Rapport de la Cour des comptes, mauvaise gestion publique : Des pertes en milliards
La publication du rapport annuel de la Cour des comptes constitue un instant important dans notre paysage public. Des responsables sont dans l’obligation de répondre de leurs actes, d’autres se voient déjà devant les tribunaux et une majorité de gestionnaires d’administrations, d’établissements ou de collectivités territoriales subissent une première sanction avec la publication d’un rapport sur leur gestion. L’accès à beaucoup d’informations est devenu possible avec les rapports de cette institution qui évolue d’une année sur l’autre, mais qui reste sous équipée pour jouer pleinement son rôle en matière d’évaluation des politiques publiques. L’essentiel de ses efforts va vers l’examen de la gestion des comptables, des ordonnateurs et des contrôleurs de la dépense et de la recette publique. Les inspections ministérielles sont encore faibles et ne pourraient dans un avenir certain, alléger la charge qui incombe à la Cour des comptes et à l’IGF. Nous avons choisi d’exposer quelques aspects « non classiques » de la gestion des deniers publics soulevés par cette juridiction dans son dernier rapport.
La Cour des comptes nous permet d’ouvrir un dossier qui est difficile d’accès dans des conditions normales. Les finances des partis politiques constituent un domaine où la transparence doit ,en principe, être exemplaire.

* _DONNÉES FOURNIES_:
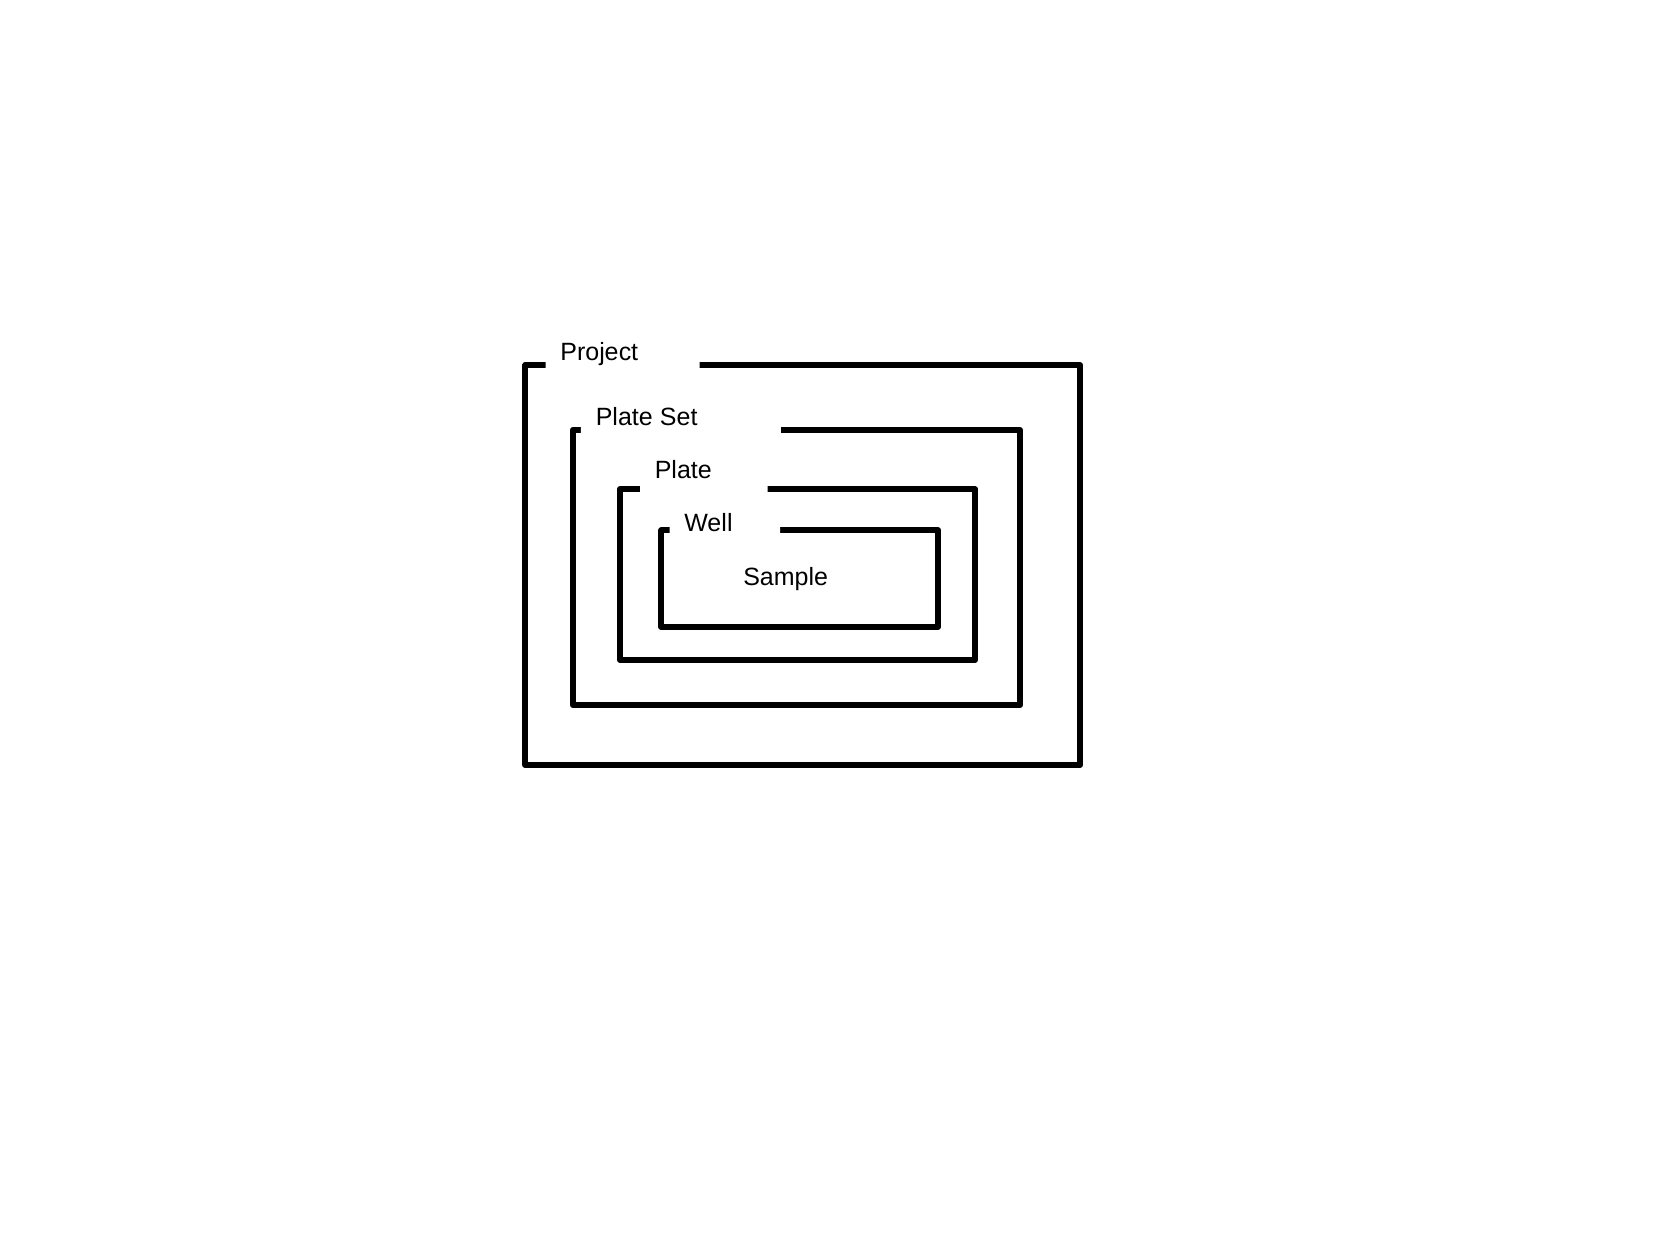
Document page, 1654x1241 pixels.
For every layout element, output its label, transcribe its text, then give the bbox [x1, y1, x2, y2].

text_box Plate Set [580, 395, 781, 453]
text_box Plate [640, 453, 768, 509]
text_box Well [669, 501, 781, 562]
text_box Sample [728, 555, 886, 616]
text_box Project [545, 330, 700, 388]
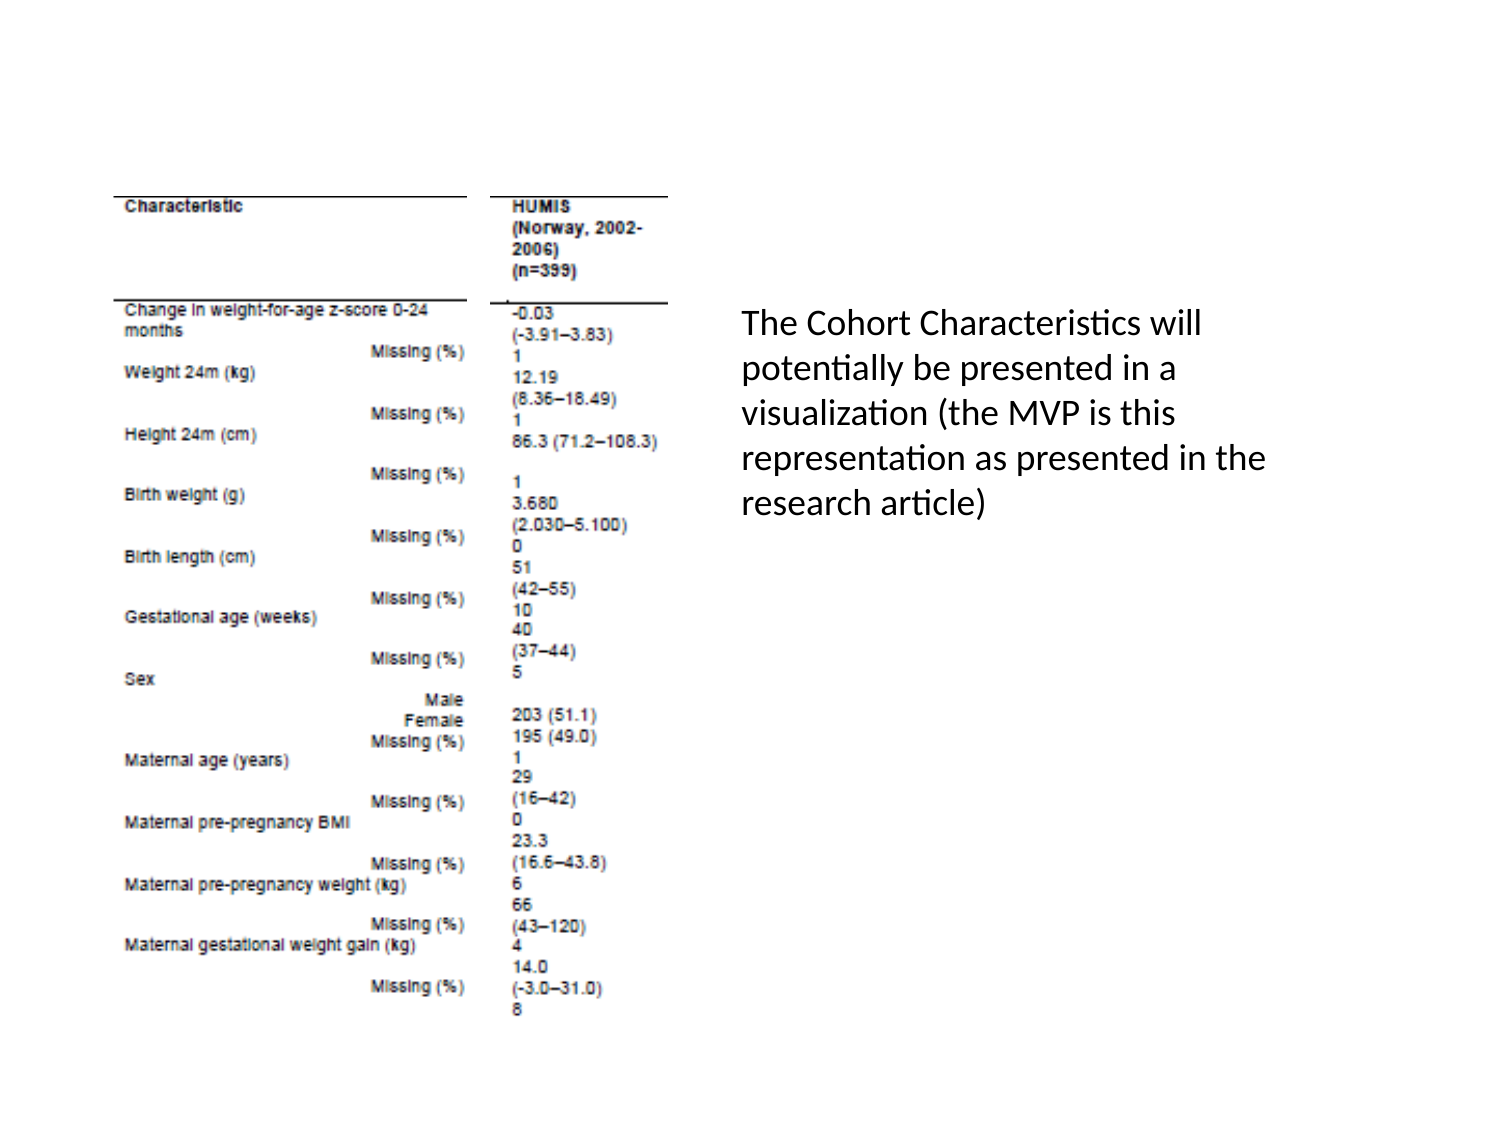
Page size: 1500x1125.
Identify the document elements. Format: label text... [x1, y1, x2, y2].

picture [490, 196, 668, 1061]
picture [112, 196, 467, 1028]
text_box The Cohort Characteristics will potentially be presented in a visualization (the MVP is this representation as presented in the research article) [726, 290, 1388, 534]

* _PROBLÈME À RÉSOUDRE_: Recopiez sans rien changer, dans le texte sur le rapport de la Cour des comptes, tout ce qui va de « La Cour des comptes nous » jusqu'à « principe, être exemplaire. ».

* _RÉPONSE À DONNER_:
La Cour des comptes nous permet d’ouvrir un dossier qui est difficile d’accès dans des conditions normales. Les finances des partis politiques constituent un domaine où la transparence doit ,en principe, être exemplaire.